Affirmer que les charges de fonctionnement (notamment celles liées au personnel) sont excessives, dénoncer des défauts d’organisation des services et une insuffisance de formation, reprendre les arguments fallacieux de la cour des comptes (auxquels les réponses ont été déjà données) sur la gestion déficitaire du centre culturel de la Forge… relève de toute évidence d’une rupture de solidarité de gestion de ces mêmes élus socialistes rejoignant ainsi l’opposition municipale conduite jusqu’ici par les seuls élus du FN.

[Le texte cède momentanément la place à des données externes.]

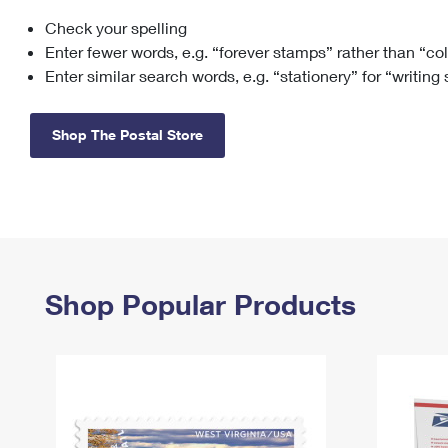
Check your spelling
Change My
Rent/
Address
PO
Enter fewer words, e.g. “forever stamps” rather than “co
Enter similar search words, e.g. “stationery” for “writing
Shop The Postal Store
Shop Popular Products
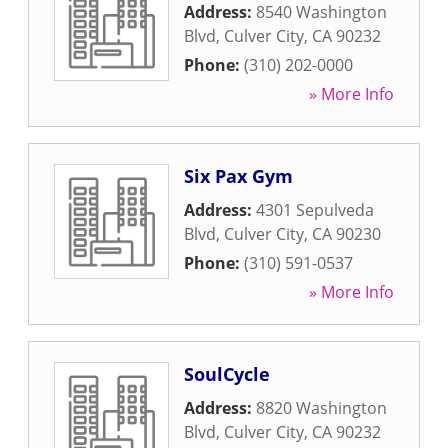
Address:
8540 Washington
Blvd
,
Culver City
,
CA
90232
Phone:
(310) 202-0000
» More Info
Six Pax Gym
Address:
4301 Sepulveda
Blvd
,
Culver City
,
CA
90230
Phone:
(310) 591-0537
» More Info
SoulCycle
Address:
8820 Washington
Blvd
,
Culver City
,
CA
90232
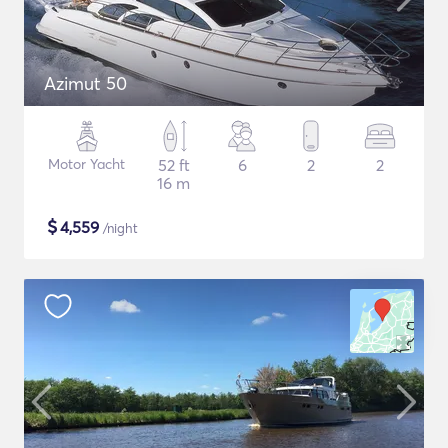
Azimut 50
Motor Yacht
52 ft
6
2
2
16 m
$
4,559
/night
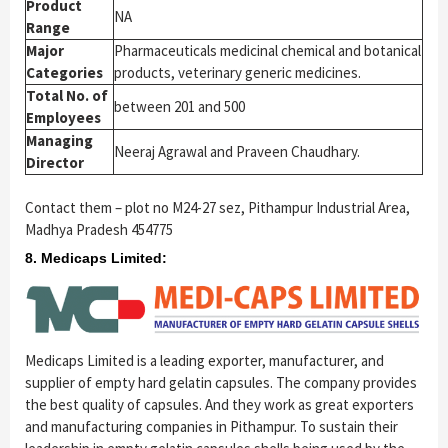
Product
NA
Range
Major
Pharmaceuticals medicinal chemical and botanical
Categories
products, veterinary generic medicines.
Total No. of
between 201 and 500
Employees
Managing
Neeraj Agrawal and Praveen Chaudhary.
Director
Contact them – plot no M24-27 sez, Pithampur Industrial Area,
Madhya Pradesh 454775
8. Medicaps Limited:
Medicaps Limited is a leading exporter, manufacturer, and
supplier of empty hard gelatin capsules. The company provides
the best quality of capsules. And they work as great exporters
and manufacturing companies in Pithampur. To sustain their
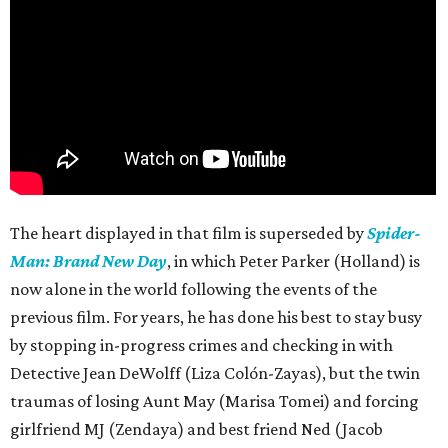
The heart displayed in that film is superseded by
Spider-
Man: Brand New Day
, in which Peter Parker (Holland) is
now alone in the world following the events of the
previous film. For years, he has done his best to stay busy
by stopping in-progress crimes and checking in with
Detective Jean DeWolff (Liza Colón-Zayas), but the twin
traumas of losing Aunt May (Marisa Tomei) and forcing
girlfriend MJ (Zendaya) and best friend Ned (Jacob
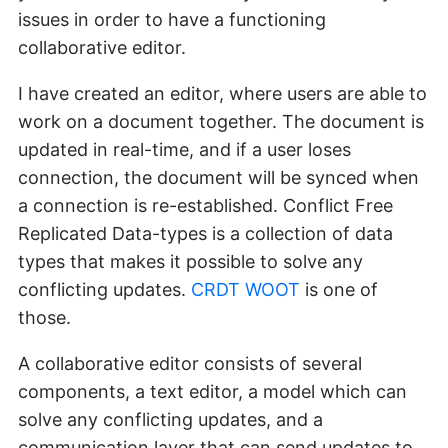
issues in order to have a functioning
collaborative editor.
I have created an editor, where users are able to
work on a document together. The document is
updated in real-time, and if a user loses
connection, the document will be synced when
a connection is re-established. Conflict Free
Replicated Data-types is a collection of data
types that makes it possible to solve any
conflicting updates.
CRDT WOOT
is one of
those.
A collaborative editor consists of several
components, a text editor, a model which can
solve any conflicting updates, and a
communication layer that can send updates to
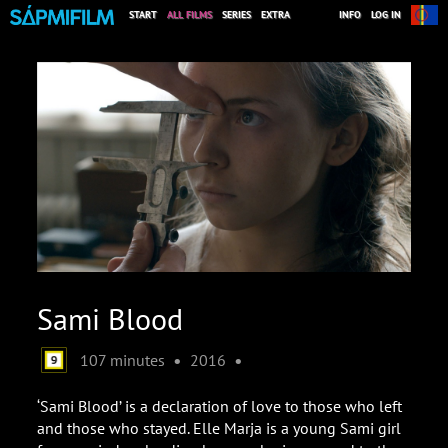
START
ALL FILMS
SERIES
EXTRA
INFO
LOG IN
Sami Blood
•
•
107 minutes
2016
‘Sami Blood’ is a declaration of love to those who left
and those who stayed. Elle Marja is a young Sami girl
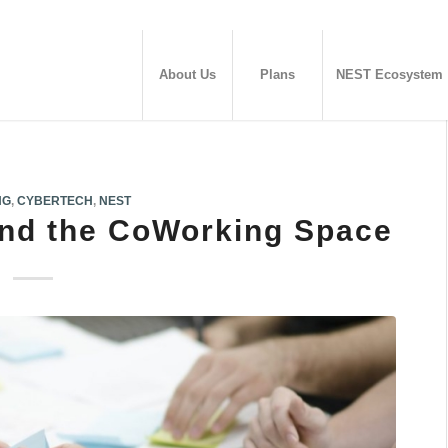
About Us
Plans
NEST Ecosystem
NG
,
CYBERTECH
,
NEST
and the CoWorking Space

On ne peut naturellement que regretter cette attitude, irresponsable politiquement, dont la fébrilité des prochaines consultations électorales n’est sans doute pas étrangère.
Dans ces circonstances, j’apporte sans hésiter tout mon soutien à François GUEGAN et l’équipe qu’il dirige. Je partage pleinement les décisions qu’il a été amené à prendre à l’égard d’adjoints qui ont ainsi rompu l’accord et la solidarité de gestion sur lesquels ils s’étaient engagés voilà quelques mois.
Je reste persuadé, qu’avec le soutien de la population, il saura agir avec efficacité pour affronter les difficultés liées à une austérité devenue insupportable.